PASAJE:
/---
CURIOSIDADES: EL GUARDIÁN


   Nunca deja de sorprenderme el hecho de que para mí (como para tantísimos otros escritores, músicos, compositores y artistas en general), la mayor fluidez creativa viene cuando uno no está apuntando totalmente sus cañones a eso que está haciendo. Es verdad que uno siempre debe sentarse a escribir con coherencia y conciencia de lo que hace, pero también es verdad que muchas veces uno tiene la cabeza en otro lado, o simplemente tiene una historia por contar que (cree) es más importante que aquella que en ese momento está haciendo. Me sucedió con La Luz. Y me pasó también con El Guardián. Venía de escribir un cuento muy existencialista (No hay Dios), y se fue generando en el proceso anterior a la escritura del mismo, una idea más simple que también fue rondando lo otro. Ambos tienen la coincidencia de que están relatados en primera persona, y no se sabe quién desarrolla la acción hasta el párrafo final, o la línea final, incluso la palabra final. Siento, al releerlo, una conexión con otro relato “bélico”: Juan y la Guerra. Que es una crítica a lo despreciable de todas las luchas; y a la vez, un rescate de la nobleza que genera, justamente, pelear por defender lo que uno ama, aunque otros intereses lo ensucien o enturbien.
   Es divertido relatar algo y no saber quién lo hace. Muchos dirán que es la voz del escritor, camuflada en un personaje. Es posible, y hasta muy probable. Pero yo creo que es algo más profundo. Desde un lado psicoanalítico podríamos decir que es el inconsciente. Desde un lado más “literario”, creo que son los demonios que uno lleva dentro, y afloran al poner en boca de otros aquello que nosotros mismos no nos animamos a decirnos frente del espejo.
   El Guardián es un cuento simple. Pero creo que lo subestimé: pensé, al idearlo, al escribirlo y al leerlo finalizado por primera vez, que era mucho más simple de lo que realmente es. Es que tiene recovecos, rincones, pasadizos, ramificaciones subterráneas, pensamientos aleatorios. Y una fuerte carga de soledad. El héroe, único bastión frente a la destrucción total, que aún cuestionándose su tarea, la cumple. ¿Hay, acaso, mayor heroísmo? Siempre pienso en los héroes. Quizás siempre quise ser uno. Alguna vez me dijeron que lo era, y fue el mejor cumplido que alguien me haya dedicado. Pero también fue una crítica, y lo razoné tiempo después: el héroe está solo. Siempre. Es su condición de sacrificio máximo lo que lo hace diferente a los demás, por lo que se lo valora y aprecia. Aunque no siempre se lo valora y aprecia. El protagonista de este relato ve eso, tal vez por primera vez en su vida. Tiene dudas. Tiene cuestionamientos. Tiene puntos en común con el enemigo. Y aún así mantiene su lugar. Admirable. Encomiable. O tan sólo, tozudo.
\---
DATOS PARA REVISAR:
/---
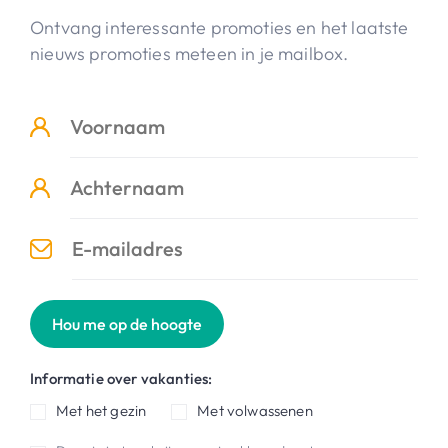
Ontvang interessante promoties en het laatste
nieuws promoties meteen in je mailbox.
Hou me op de hoogte
Informatie over vakanties:
Met het gezin
Met volwassenen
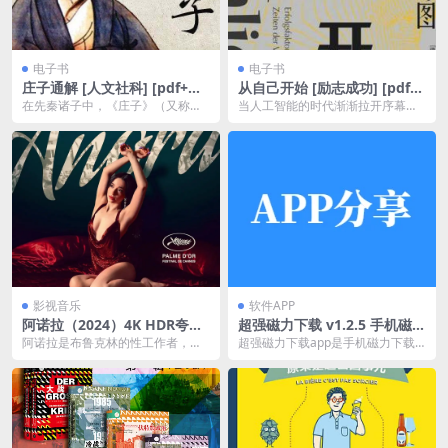
电子书
电子书
庄子通解 [ 人文社科] [pdf+全
从自己开始 [ 励志成功] [pdf
格式]夸克网盘下载
+全格式]
在先秦诸子中，《庄子》（又称
当人工智能的时代渐渐拉开序幕，
《南华经》）既与《周易》、《老
我们该如何应对？显而易见，旧日
子》并称“三玄”，同为...
的思维已无法适应当今...
影视音乐
软件APP
阿诺拉（2024）4K HDR夸克
超强磁力下载 v1.2.5 手机磁力
网盘资源下载
下载神器，解析速度非常快，
阿诺拉是布鲁克林的性工作者，她
超强磁力下载app是手机磁力下载
会员解锁版
邂逅了一个商界寡头的儿子并在冲
神器，解析速度极快，支持多种磁
动之下嫁给了他，这让...
力链接格式，轻松下...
\---
TU OBJETIVO:
En el pasaje sobre El Guardián, ¿con qué otro relato "bélico" se siente una conexión al releerlo?

RESPUESTA:
Juan y la Guerra.